MargaretSiple-NOAA / goa-ai-data-reports

Automate data reports for GOA and AI surveys
1 stars 1 forks source link

Table 2 #25

Closed Ned-Laman-NOAA closed 6 months ago

Ned-Laman-NOAA commented 1 year ago

Table 2 comes in 3 parts: all districts (SBS, EAI, CAI, and WAI separately), Aleutian districts (EAI, CAI, and WAI combined), and the entire survey area or BSAI combined. I wrote sqlplus to compare values and here are the results:

-- all districts -- There were three discrepancies between my numbers and those in the Word DRAFT; all 3 in the CAI. 2 were minor probably rounding, but I get 88.9 for POP and you have 92.6. sqlplus: with SURVEY_DISTRICTS as ( select a.*, row_number () over ( partition by survey_district order by cpue desc) rn from (select distinct l.inpfc_area survey_district, i.summary_area, s.common_name, (i.mean_wgt_cpue/100) cpue from AI.BIOMASS_INPFC i, RACEBASE.SPECIES s, GOA.GOA_STRATA l -- biomass schema is hardcoded and needs to be dynamic where i.species_code = s.species_code and i.summary_area = l.summary_area and year = 2022 and l.survey = 'AI') a -- "year" and "survey" are hard coded and need to be dynamic ) select survey_district, common_name species_name, round(cpue,1) cpue from SURVEY_DISTRICTS where rn <= 20 -- top 20 is hardcoded and dependent on cpue in descending order but doesn't need to be dynamic order by summary_area, cpue desc /

-- Aleutian districts -- Most numbers in the DRAFT table don't exactly match those coming out of Oracle. Rounding errors within one or two tenths are not of concern, but there were bigger differences that are (e.g., 187.8 kg/ha for POP in DRAFT and 166.7 from Oracle) sqlplus: -- Combined Aleutian districts EAI, CAI, WAI leverages BIOMASS_AREA table select * from ( select regulatory_area_name, common_name species_name, round(mean_wgt_cpue/100,1) cpue from ai.biomass_area a, racebase.species b where year = 2022 -- year hardcoded should be dynamic and regulatory_area_name = 'ALEUTIANS' -- regulatory_area_name hardcoded and a.species_code = b.species_code order by mean_wgt_cpue desc ) where rownum <= 20 order by cpue desc /

-- BSAI or "all" -- Just two discrepancies with All Areas Combined and they were 166 kg/ha POP in DRAFT and 165 coming out of Oracle, 25.5 vs 25.4 for pollock sqlplus: select * from ( select 'BSAI' area, common_name species_name, round(mean_wgt_cpue/100,1) cpue from ai.biomass_total a, racebase.species b where year = 2022 -- year hardcoded should be dynamic and a.species_code = b.species_code order by mean_wgt_cpue desc ) where rownum <= 20 order by cpue desc /

MargaretSiple-NOAA commented 1 year ago

Current solution for AI is to use Paul method for obtaining the table data. He says,

I used the BIOMASS_INPFC and BIOMASS_TOTAL tables in the AI schema of Oracle (created when Ned runs his biomass scripts to populate the various Oracle tables) to extract the mean CPUE's by INPFC area (as well as the total survey area) for the top 20 species in each INPFC area. Would this be too difficult to replicate with an R script?

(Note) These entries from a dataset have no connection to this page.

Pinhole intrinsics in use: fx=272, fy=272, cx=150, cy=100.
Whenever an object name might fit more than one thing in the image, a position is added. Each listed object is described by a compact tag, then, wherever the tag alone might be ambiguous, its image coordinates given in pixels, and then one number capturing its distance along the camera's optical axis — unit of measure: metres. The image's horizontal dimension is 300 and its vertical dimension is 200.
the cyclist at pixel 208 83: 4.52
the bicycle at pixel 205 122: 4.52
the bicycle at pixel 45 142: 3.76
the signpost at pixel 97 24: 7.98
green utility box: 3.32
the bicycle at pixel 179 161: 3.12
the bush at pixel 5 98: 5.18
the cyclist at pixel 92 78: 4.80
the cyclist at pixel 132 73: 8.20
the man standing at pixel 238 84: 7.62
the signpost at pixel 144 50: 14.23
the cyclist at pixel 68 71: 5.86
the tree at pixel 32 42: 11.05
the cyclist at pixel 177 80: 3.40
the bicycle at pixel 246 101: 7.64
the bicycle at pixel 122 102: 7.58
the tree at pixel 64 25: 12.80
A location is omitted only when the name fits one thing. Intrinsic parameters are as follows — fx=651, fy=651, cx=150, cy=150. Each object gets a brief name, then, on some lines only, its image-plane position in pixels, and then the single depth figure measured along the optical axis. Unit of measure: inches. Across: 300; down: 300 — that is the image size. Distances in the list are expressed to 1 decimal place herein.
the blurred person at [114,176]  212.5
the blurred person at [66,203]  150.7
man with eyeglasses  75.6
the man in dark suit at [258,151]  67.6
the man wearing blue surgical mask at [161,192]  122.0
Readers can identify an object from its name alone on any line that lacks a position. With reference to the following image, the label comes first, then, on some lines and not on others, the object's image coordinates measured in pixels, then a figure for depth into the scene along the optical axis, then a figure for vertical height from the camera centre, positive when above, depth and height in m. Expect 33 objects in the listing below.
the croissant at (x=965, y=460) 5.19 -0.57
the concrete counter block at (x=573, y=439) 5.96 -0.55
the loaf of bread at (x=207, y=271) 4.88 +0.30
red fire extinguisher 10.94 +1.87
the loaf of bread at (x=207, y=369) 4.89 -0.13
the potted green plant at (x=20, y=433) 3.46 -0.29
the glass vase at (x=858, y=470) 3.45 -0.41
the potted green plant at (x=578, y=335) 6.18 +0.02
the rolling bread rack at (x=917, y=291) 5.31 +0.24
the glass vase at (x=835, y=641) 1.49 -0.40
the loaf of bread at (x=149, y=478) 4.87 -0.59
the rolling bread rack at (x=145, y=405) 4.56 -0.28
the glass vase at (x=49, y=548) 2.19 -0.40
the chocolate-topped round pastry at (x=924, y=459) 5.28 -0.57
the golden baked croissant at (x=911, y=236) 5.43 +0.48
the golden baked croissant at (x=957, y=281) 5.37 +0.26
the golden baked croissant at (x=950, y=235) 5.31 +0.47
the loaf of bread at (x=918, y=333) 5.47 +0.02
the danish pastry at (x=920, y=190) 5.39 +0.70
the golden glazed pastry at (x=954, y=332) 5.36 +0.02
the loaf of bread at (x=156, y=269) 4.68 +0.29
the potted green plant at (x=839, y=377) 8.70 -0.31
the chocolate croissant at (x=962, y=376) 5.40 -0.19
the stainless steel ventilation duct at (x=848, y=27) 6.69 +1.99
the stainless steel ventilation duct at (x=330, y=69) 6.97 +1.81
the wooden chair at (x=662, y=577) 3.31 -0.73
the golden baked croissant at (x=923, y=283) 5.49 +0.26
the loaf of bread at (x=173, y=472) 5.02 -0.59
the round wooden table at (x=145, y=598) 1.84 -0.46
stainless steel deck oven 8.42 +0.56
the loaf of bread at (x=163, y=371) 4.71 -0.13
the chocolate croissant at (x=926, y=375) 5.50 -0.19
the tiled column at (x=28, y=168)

For 2022, since Paul already produced this table, I just made a reformatted version that I pull directly into the report. It is in G:/ALEUTIAN/AI 2022/DataReport/Table 2/Table 2_AI2022_makeitlooklikethisplease.xlsx. In the future, this table should be made from the BIOMASS_TOTAL and BIOMASS_INPFC tables as above, or from Ned's SQL scripts from here. When I make it "from scratch" using this function, OR when Paul tries to make it from scratch in Excel using the same tables, the numbers are slightly off as Ned describes above (and off in the exact same way) so this is an issue of the summary tables being slightly different than what I think they are. To maintain consistency in the report, we have decided to use BIOMASS_TOTAL and BIOMASS_INPFC tables and forget about the from scratch version for now.

Ned-Laman-NOAA commented 1 year ago

FYI and for planning purposes, we hope to serve Biomass, CPUE, sizecomp, and agecomp from new unified (Bering, Gulf, and Aleutian results) tables in the GAP_PRODUCTS schema on Oracle in Fall of 2024. These tables will be available for testing this Spring (2023). Stay tuned!

MargaretSiple-NOAA commented 1 year ago

I have heard this! Thank you Ned for the exciting update. I don't think this will change my scripts too much; if it does, it'll be for the better anyway. This will simplify my workflow for producing the data report tables.

MargaretSiple-NOAA commented 6 months ago

I think this is all G now. The current table uses the BIOMASS table from GAP_PRODUCTS instead of trying to recreate it from the RACEBASE tables.